De Death Stranding à DS2

Hideo Kojima a accordé une interview à IGN en décembre 2022 dans laquelle il évoque son nouveau studio et la façon dont les choses ont évolué depuis le premier jeu de Kojima Productions. Depuis, plusieurs autres ont confirmé et appuyé son discours.

L’ensemble est relativement classique, mais donne un peu de vision sur les projets en cours du studio. Je vous propose ici de décrypter une partie de cette entrevue qui nous permettra de mieux comprendre les enjeux de cette suite et comment l’on passe de Death Stranding à DS2.

Comme d’habitude, l’article contiendra des spoilers sur les jeux de Kojima et je vous invite à utiliser DeepL si besoin de traduire les citations en anglais.

C’est avec un rappel très simple du concept que Kojima démarre son explication. La boucle de jeu principale de Death Stranding consiste à connecter deux points A et B. Comme évoqué au sein d’un article précédent, les trajets effectués dans le jeu peuvent s’apparenter à des projets, que l’on va d’abord réaliser dans l’inconnu puis lentement optimiser. Ainsi, le processus qui a lieu entre deux points A et B est une façon d’imager tout ce qu’une personne réalise quotidiennement.

Par exemple, en me rendant chez mon libraire, je peux découvrir de nouveaux auteurs, écouter la musique qui passe dans le magasin, découvrir de nouveaux lieux sur la route. Mais il est possible de déplier cette vision : chaque musique offre des sonorités qui peuvent me conduire vers d’autres genres ou artistes. Les films font référence à d’autres films ou livres. Nos bâtiments sont chargés d’histoire. Nos jeux vidéos ouvrent milles et unes portes sur toute sortes de mediums en tous genres.

The Void Ice Pick Lodge
The Void, par Ice Pick Lodge. Un jeu exceptionnel qui parle également de connexion et du processus de transition d’un état A vers B.

Les ramifications sont infinies et sont autant de « randonnées » qui n’attendent que d’être parcourues. Mais c’est aussi la rencontre du dérangeant, de l’autre qui bouscule, de l’idée qui trouble voir même du conflit. Ces rencontres, qui questionnent, chamboulent, transforment et conduisent à la remise en question.

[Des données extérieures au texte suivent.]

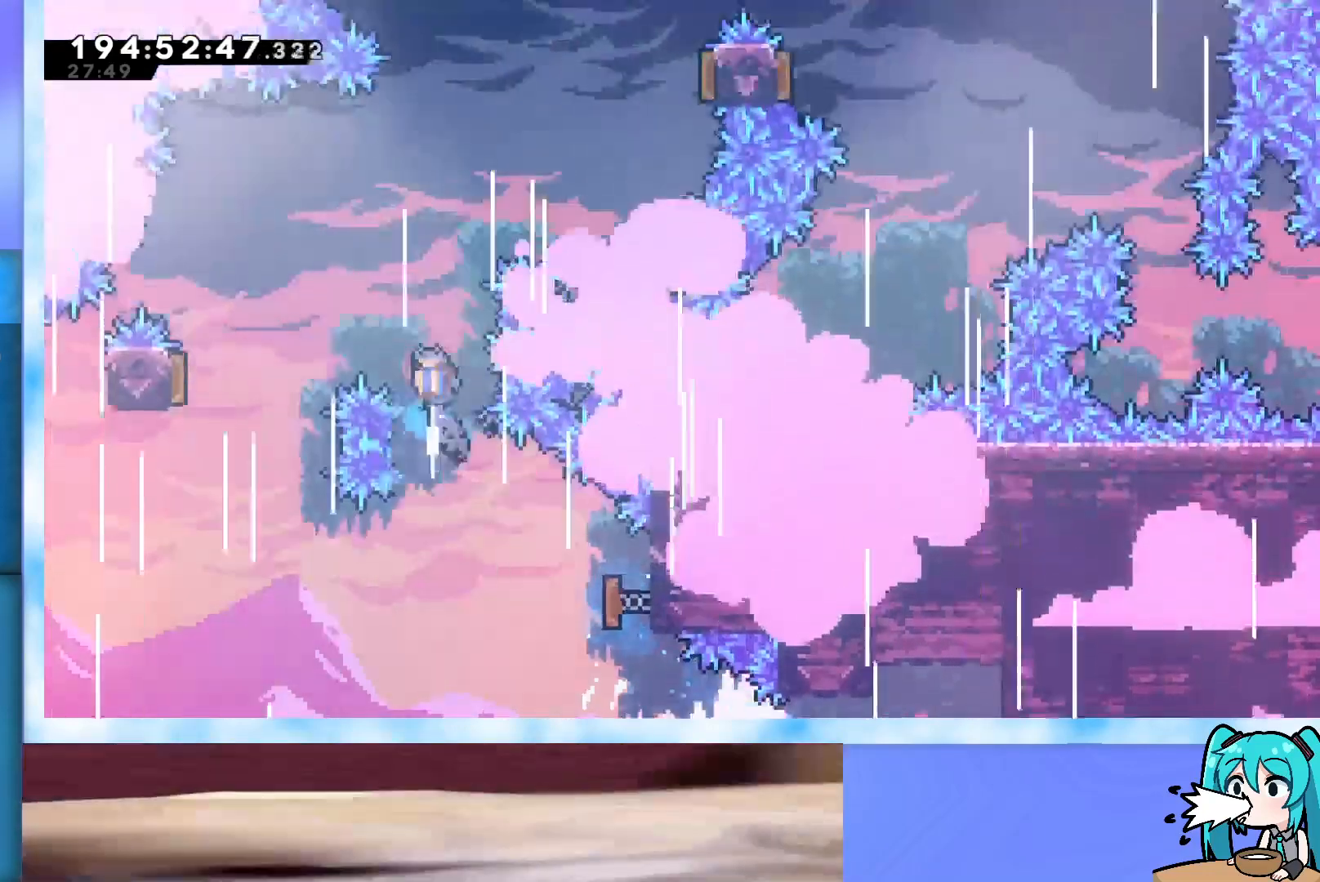
{"keys": ["left", "up"], "events": [[67, "demo", "up"], [67, "left", "down"]]}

Une connexion est donc une interaction avec le monde extérieur, guidée par notre curiosité et heurtée à l’imprévu. Et c’est bien dans ce processus, ce trajet conceptuel entre A et B, que réside l’évolution de l’Homme.

Dans Death Stranding, le joueur passe son temps à reconstruire les liens de l’Amérique. Reconnecter Internet, les gens, les savoirs, l’histoire, la vie et la mort. D’un univers cloisonné, nous avons bâti une société qui retrouve sa capacité à favoriser la connexion et donc le foisonnement technique, social et culturel.

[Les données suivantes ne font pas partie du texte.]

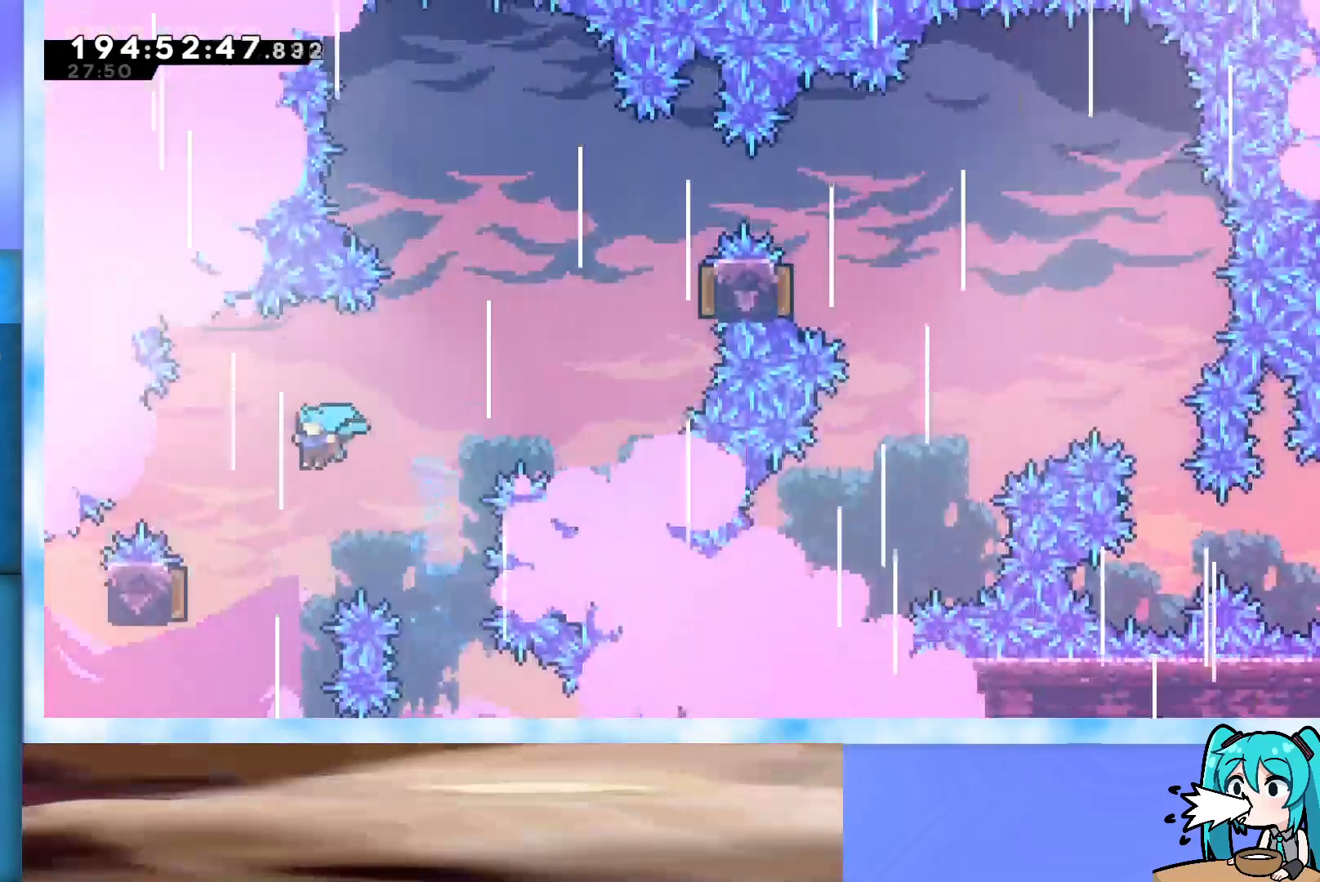
{"keys": ["left", "up"], "events": []}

Une fois les points A et B connectés, il est naturel que le processus se perfectionne avec le temps et les efforts qui lui sont accordés. Un élève devient lentement un étudiant spécialisé. Une rencontre se solidifie ou s’étiole avec le temps… Les trajets s’optimisent à l’image de Sam et de ses constructions. Nos connexions se renforcent, mais donc, par opposition, fragilisent celles que l’on n’entretiens pas. Certaines connexions se brisent pendant que les autres se solidifient.

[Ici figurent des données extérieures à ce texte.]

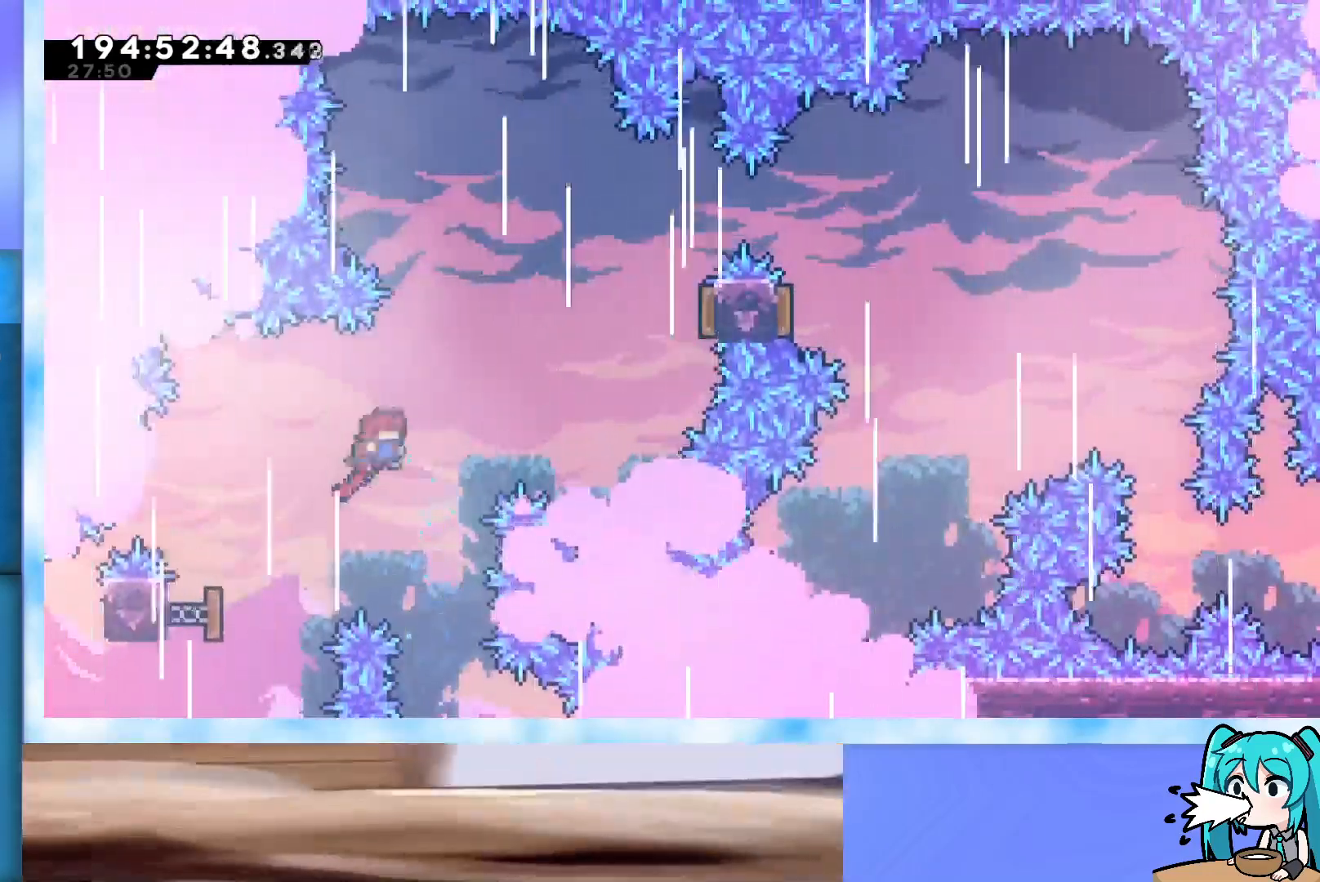
{"keys": ["dash", "right", "up"], "events": [[17, "left", "up"], [17, "right", "down"], [383, "dash", "down"]]}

Tout est plus rapide dans notre réseau et donc, dans certains domaines, parcourir A->B offre de moins en moins l’occasion de se connecter à d’autres choses tout en transformant le processus même. Par exemple, Internet supprime littéralement le trajet pour aller rencontrer des gens. C’est ici que naissent les craintes d’Hideo Kojima liées au télétravail.

Avec le progrès technique, les façons de se connecter changent. Les nouveaux supports transforment les habitudes et les formats s’adaptent en conséquence pour répondre à une demande toujours plus complexe (livraisons réfrigérées, fragiles, …). Les techniques se standardisent pour produire plus facilement et rapidement (livraisons chronométrées).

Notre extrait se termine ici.